Comprendere, deriva a sua volta dal latino con + prendere. Il significato è contenere in sé, abbracciare, racchiudere. In termini più ampi indica la capacità di accogliere spiritualmente in sé, afferrare il senso di qualche cosa, stabilire una relazione tra più idee o fatti. Il comprendere implica allora un’elaborazione delle informazioni, l’attivazione di un processo soggettivo che porta alla formazione di una propria immagine interiore. Per ottenere la comprensione è pertanto fondamentale far esperienza concreta di un fatto e potervi associare un vissuto, un sentire emozionale. Tornando al nostro esempio, il bambino comprenderà il significato della parola aereo solamente quando potrà vederne uno per la prima volta e rimanere letteralmente a bocca aperta di fronte alle sue dimensioni, osservare le reazioni provocate dai rumori, dai colori, dalle forme intorno a sé. Associare al concetto di aereo il vuoto che prova nella pancia al momento del decollo, le emozioni suscitate dal vedere le nuvole a un palmo dal suo naso.
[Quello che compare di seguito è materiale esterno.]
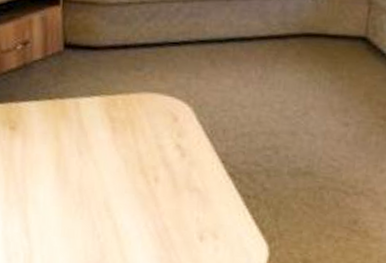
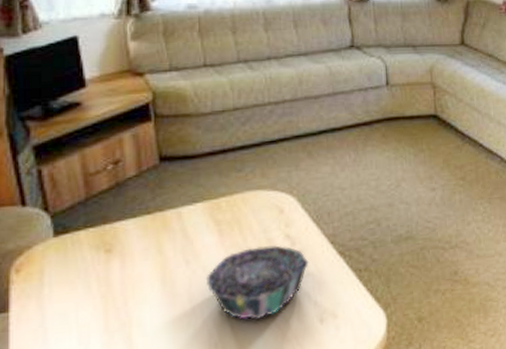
decorative bowl: none [95,151,197,222] -> present [205,245,309,320]

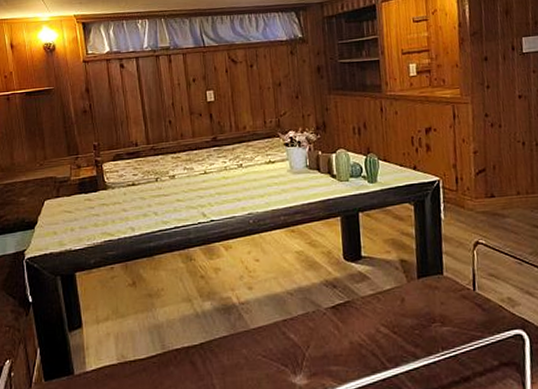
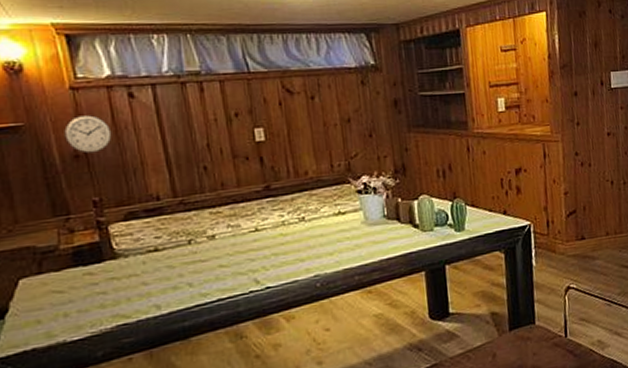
wall clock: none [78,81,108,109] -> present [64,115,112,154]

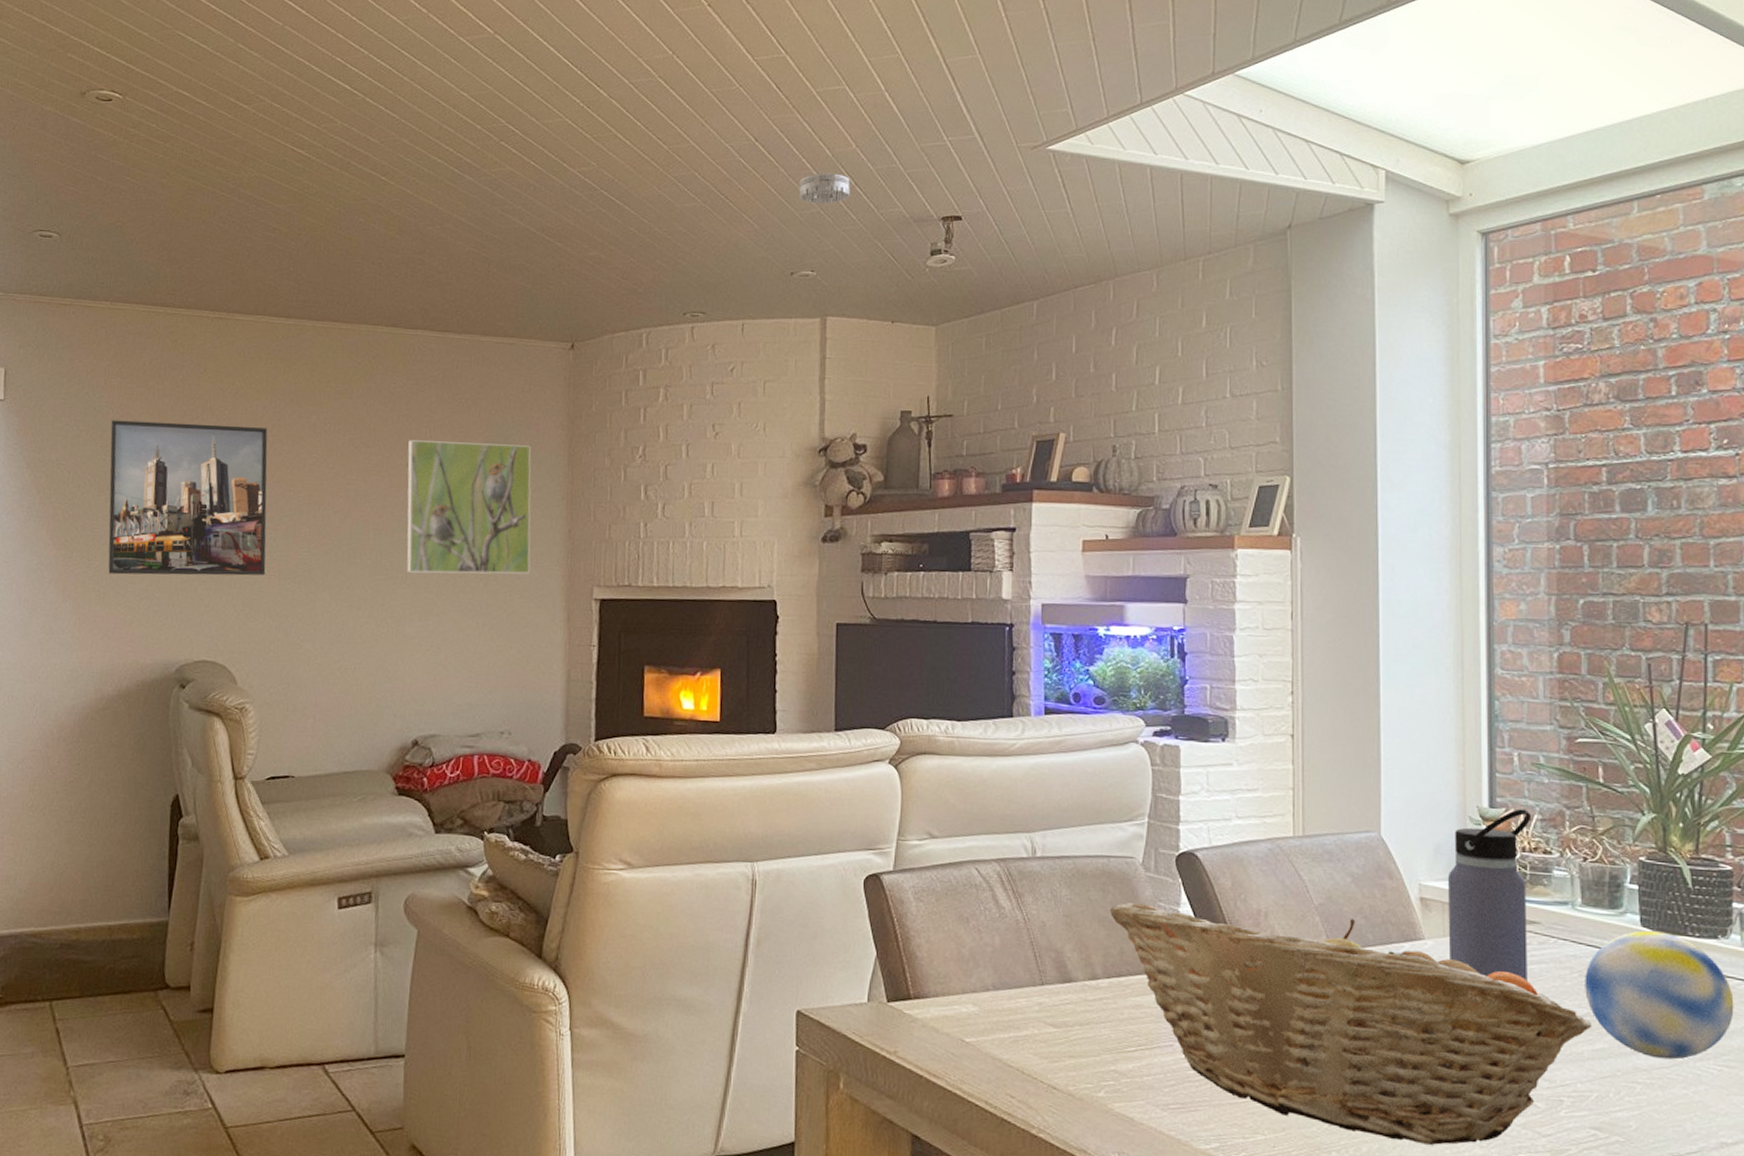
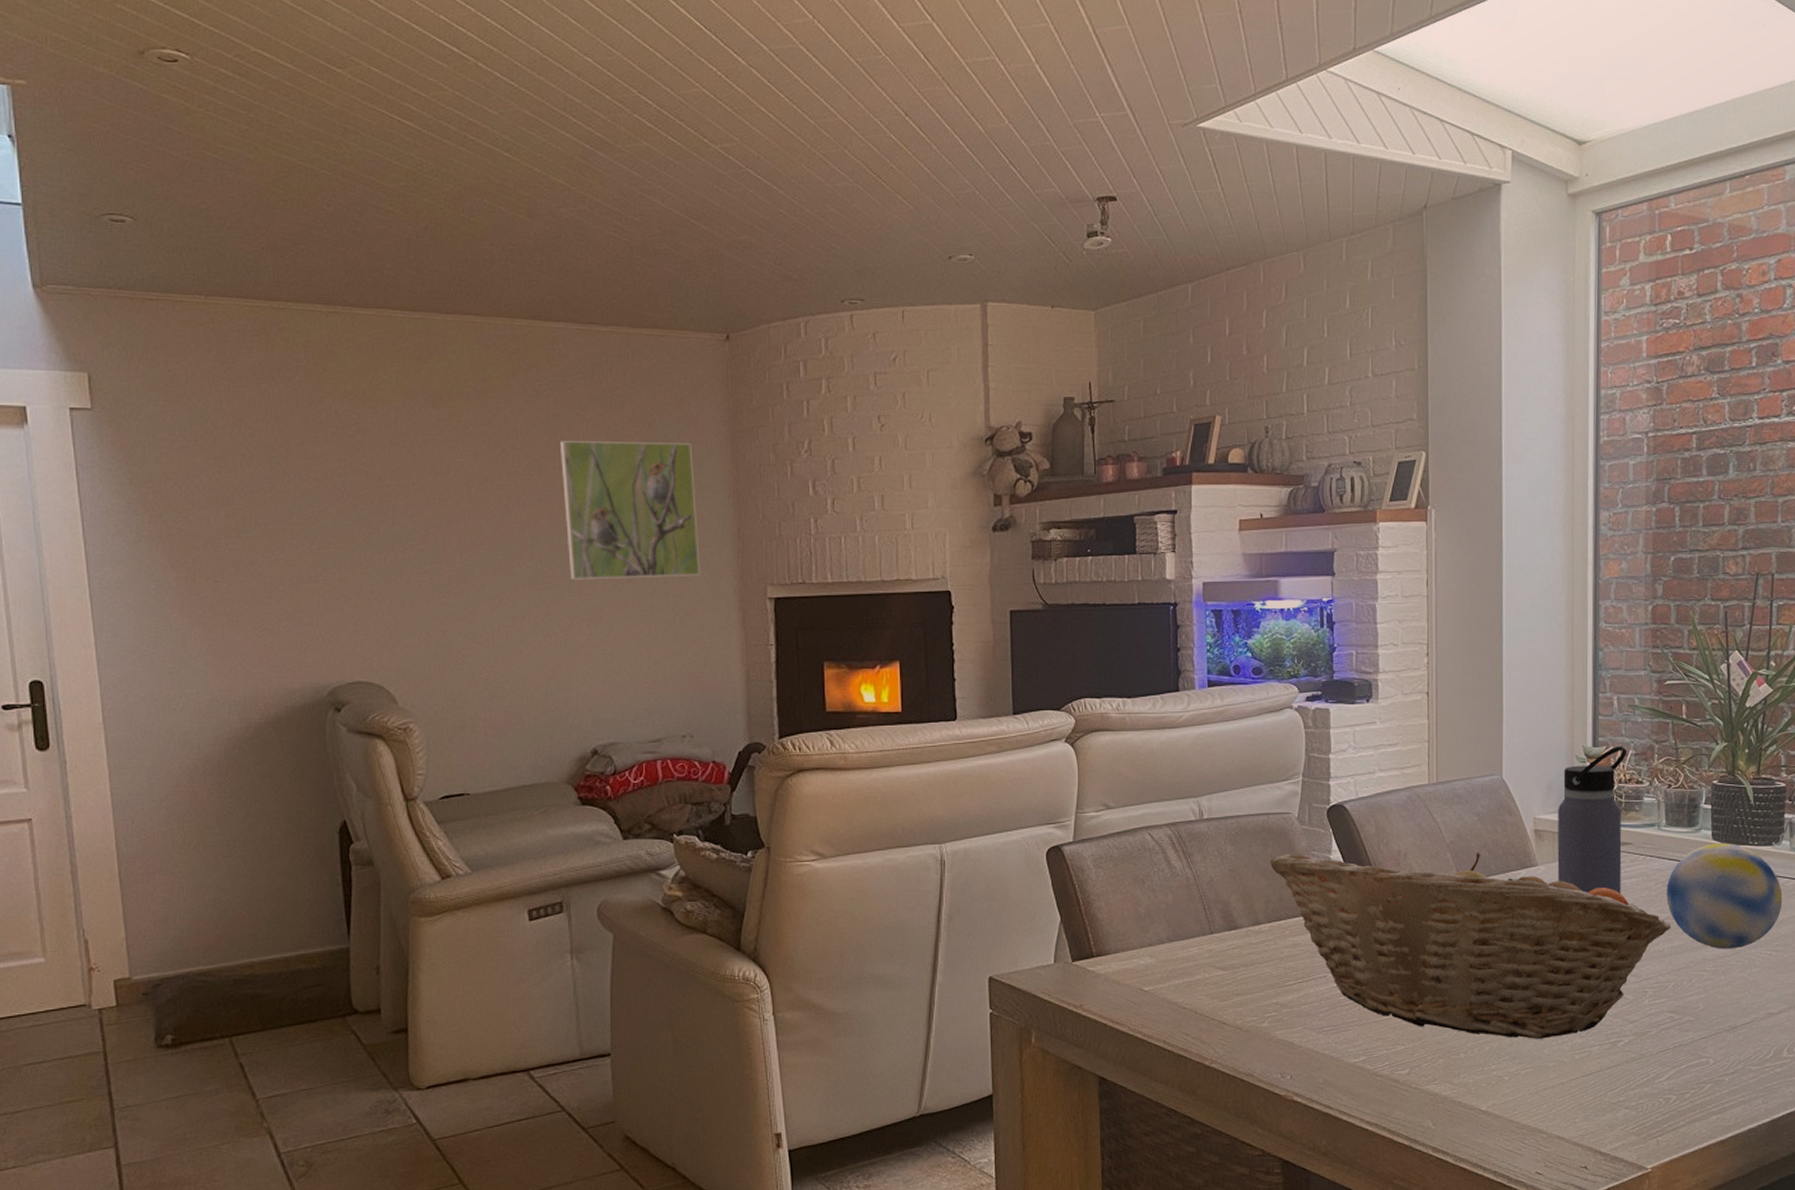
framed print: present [108,420,268,576] -> none [222,428,417,596]
smoke detector: present [799,173,850,204] -> none [952,150,1004,184]

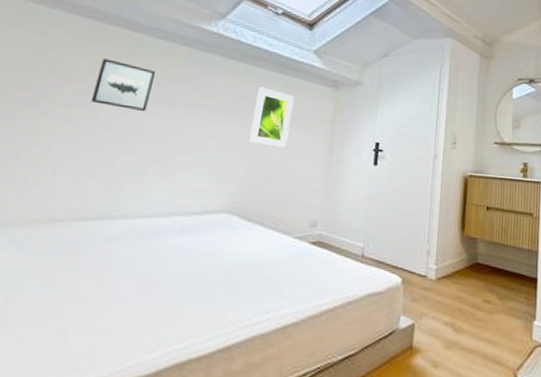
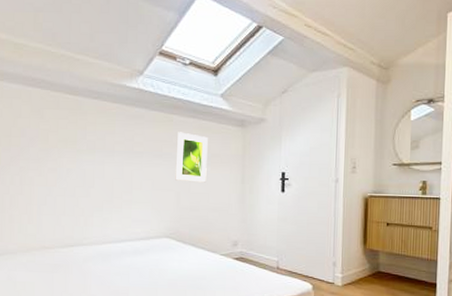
wall art: present [90,58,156,112] -> none [53,121,96,162]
Molte volte nel corso della vita mi è capitato di sperimentare la differenza tra sapere e comprendere. Frasi e spiegazioni che risuonano nelle orecchie, circolano nella testa. Ma è come se sfuggissero. Come i granelli di sabbia che scorrono tra le dita, inarrestabili. Ecco, la comprensione arriva proprio alla fine. Quando la sabbia è ormai caduta e ti ritrovi ad osservare la mano ferma e vuota, ma senti ancora la carezza dei granelli sulla pelle.
Sapere ha a che fare con la mente, per comprendere bisogna metterci il cuore.